USPTO_SOURCE = "../tests/resources/uspto_dataset-sample-small.rsmi"

rxn_list = load_reactions(
    source=USPTO_SOURCE,
    fmt="uspto",
    keep_meta=True,
)
print(f"Loaded {len(rxn_list)} raw reactions from {USPTO_SOURCE}")

rxn_filtered = clean_reactions(rxn_smiles_list=rxn_list)

In [None]:
"""
Example usage of chemrxn-cleaner on json data aggregated from a local dataset directory.

Source data: https://github.com/msaebi1993/yield-rxn/tree/master/data/dy/raw

"""
from typing import Any, Dict

from chemrxn_cleaner import load_reactions
from chemrxn_cleaner.parser import parse_reaction_smiles

SOURCE_PATH = "../tests/resources/json_dataset-sample.json"

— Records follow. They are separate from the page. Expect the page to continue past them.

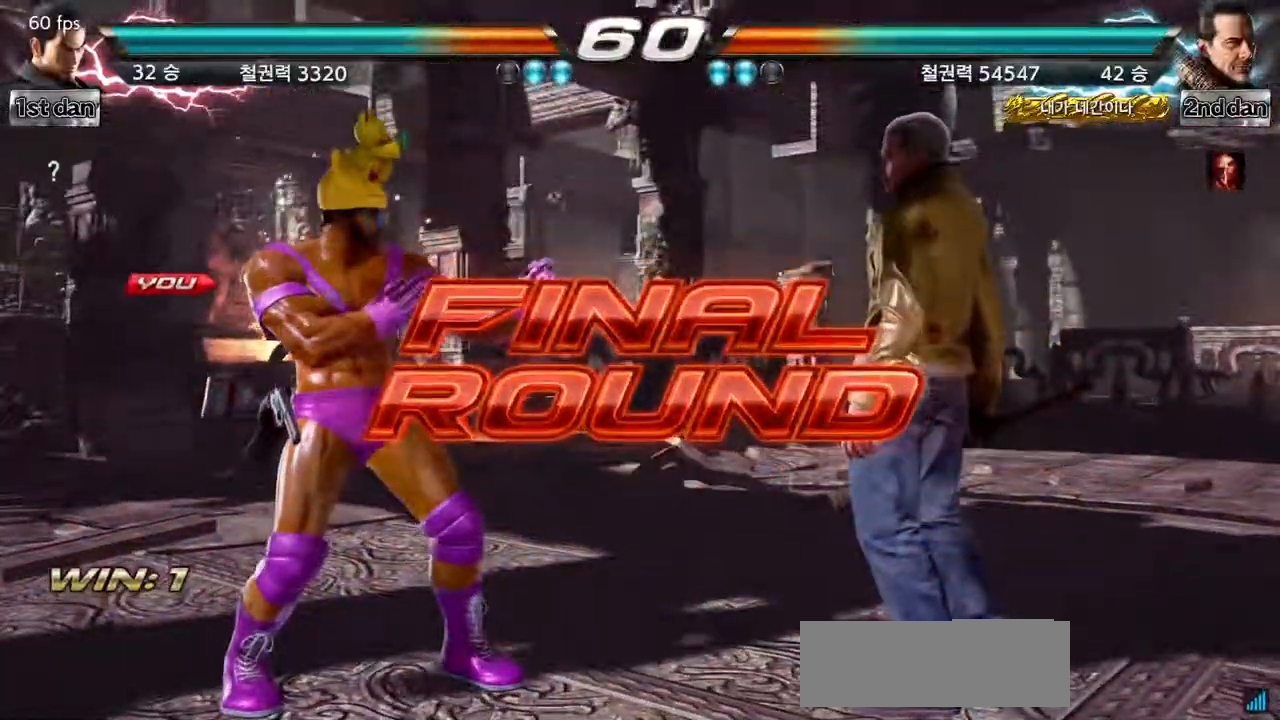
Gameplay with a controller (arcade stick); each line is a JSON object with the inputs held at the frame after it. "events" lists button and stick changes between this image and that frame as [ms after this image, input, new state], when the widget could be followed in between. Not read: L3 R3 other_buttons.
{"buttons": [], "events": []}
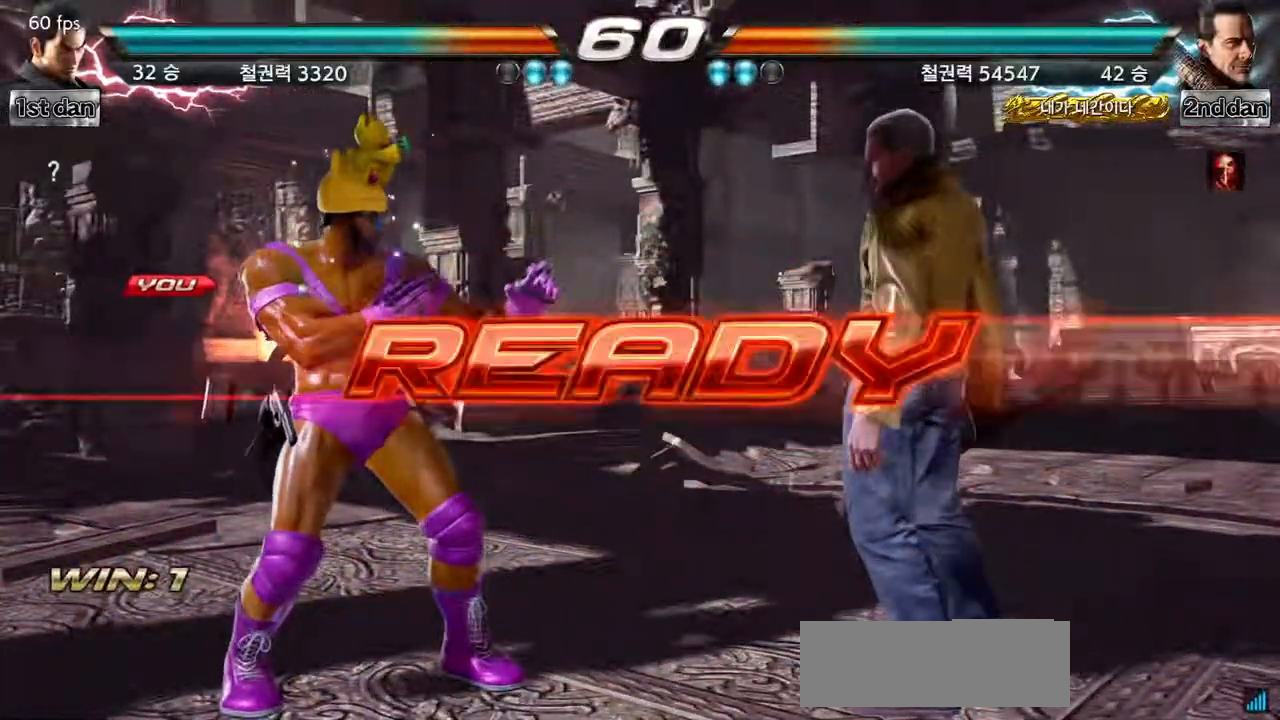
{"buttons": [], "events": []}
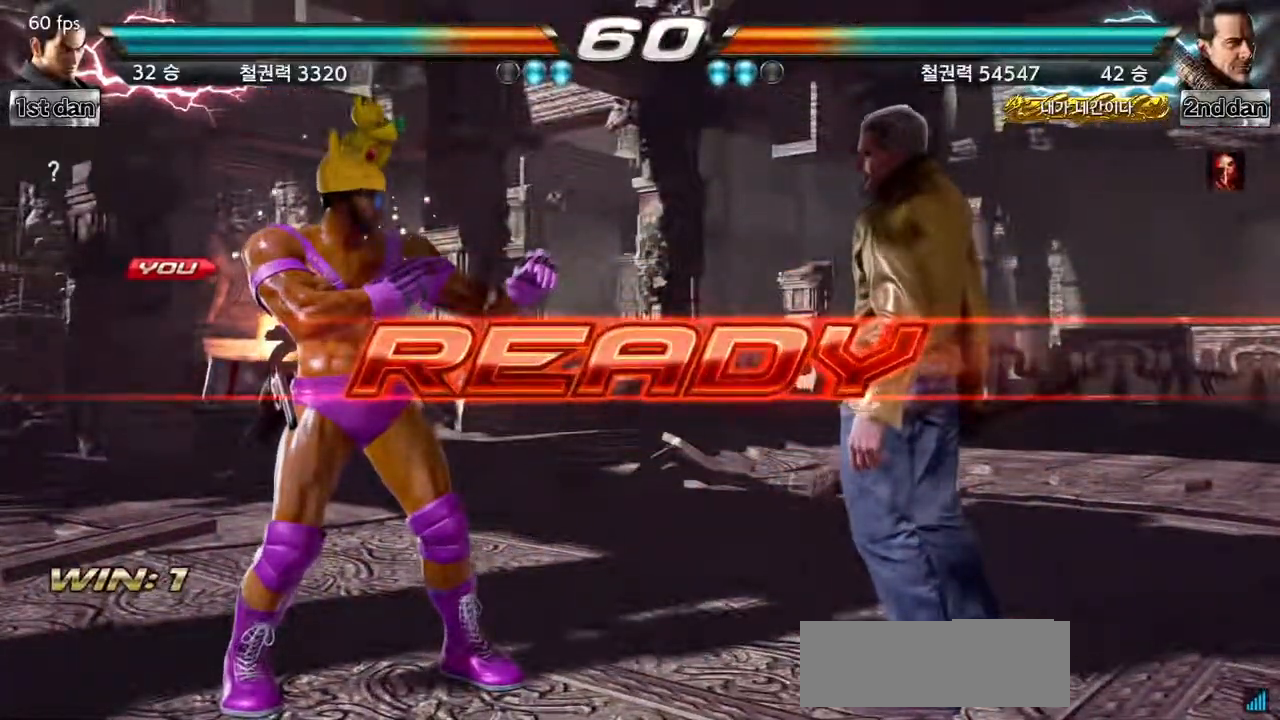
{"buttons": [], "events": []}
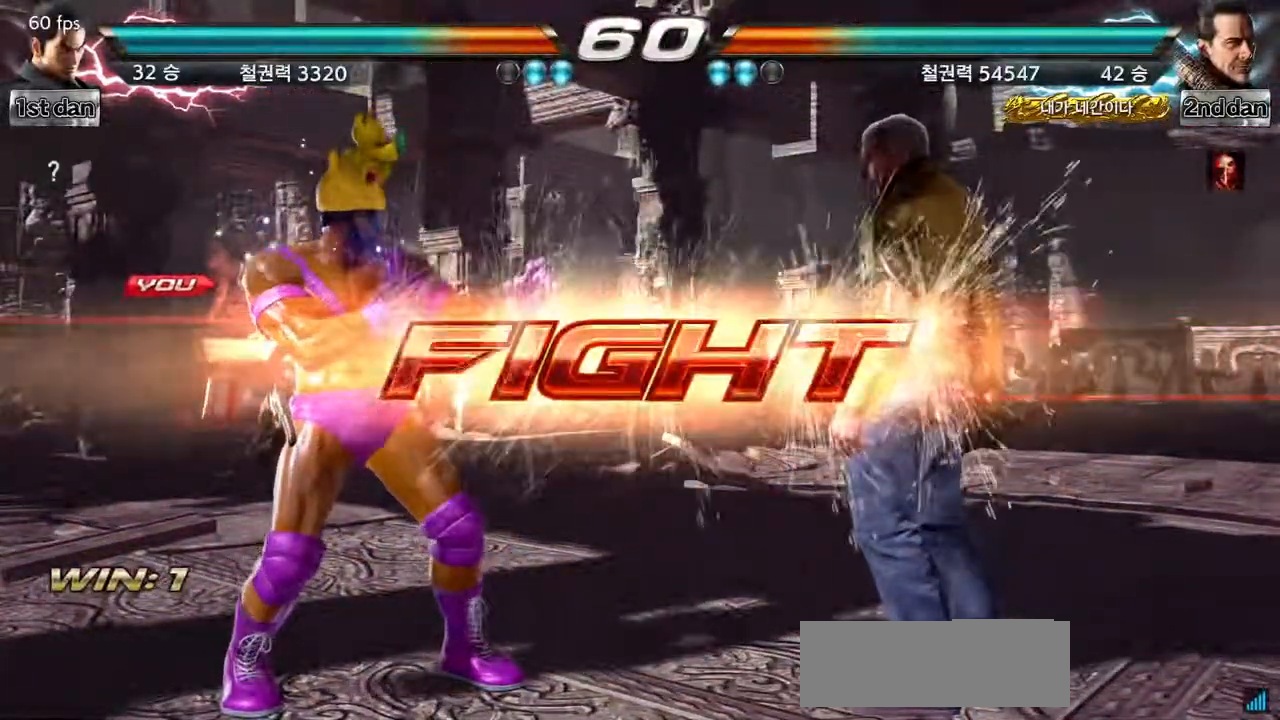
{"buttons": [], "events": [[166, "CIRCLE", "down"], [317, "CIRCLE", "up"]]}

def to_reaction_record(entry: Dict[str, Any]) -> ReactionRecord:
    """Map raw JSON dicts into ReactionRecord instances."""
    if "reaction_smiles" in entry:
        rec = ReactionRecord.from_dict(entry)
    else:
        reactants = [str(s["smiles"]) for s in entry.get("reactants", [])]
        reagents = [entry["base"]["smiles"]]
        products = [entry["product"]["smiles"]]
        rxn_smiles = ">".join(
            [".".join(reactants), ".".join(reagents), ".".join(products)]
        )
        rec = parse_reaction_smiles(rxn_smiles, strict=False)
        rec.reactants = reactants
        rec.reagents = reagents
        rec.products = products
        rec.bases = reagents
    rec.source = entry.get("source", "json") or "json"
    rec.reaction_id = entry.get("reaction_id", entry.get("id", ""))
    rec.extra_metadata.update(entry.get("meta", {}))
    return rec


rxn_records = load_reactions(source=SOURCE_PATH, fmt="json", mapper=to_reaction_record)
print(f"Parsed {len(rxn_records)} ReactionRecord objects")
print(rxn_records[0].to_dict())
rxn_records[0].show()

In [None]:
"""
Example usage of chemrxn-cleaner on csv data aggregated from a local dataset directory.

Source data: 

    * https://ibm.ent.box.com/v/ReactionSeq2SeqDataset (Ref: https://github.com/pschwllr/MolecularTransformer?tab=readme-ov-file)



"""
from typing import Optional

from chemrxn_cleaner import load_reactions

USPTO_STEREO_PATH = "../tests/resources/csv_dataset-sample.csv"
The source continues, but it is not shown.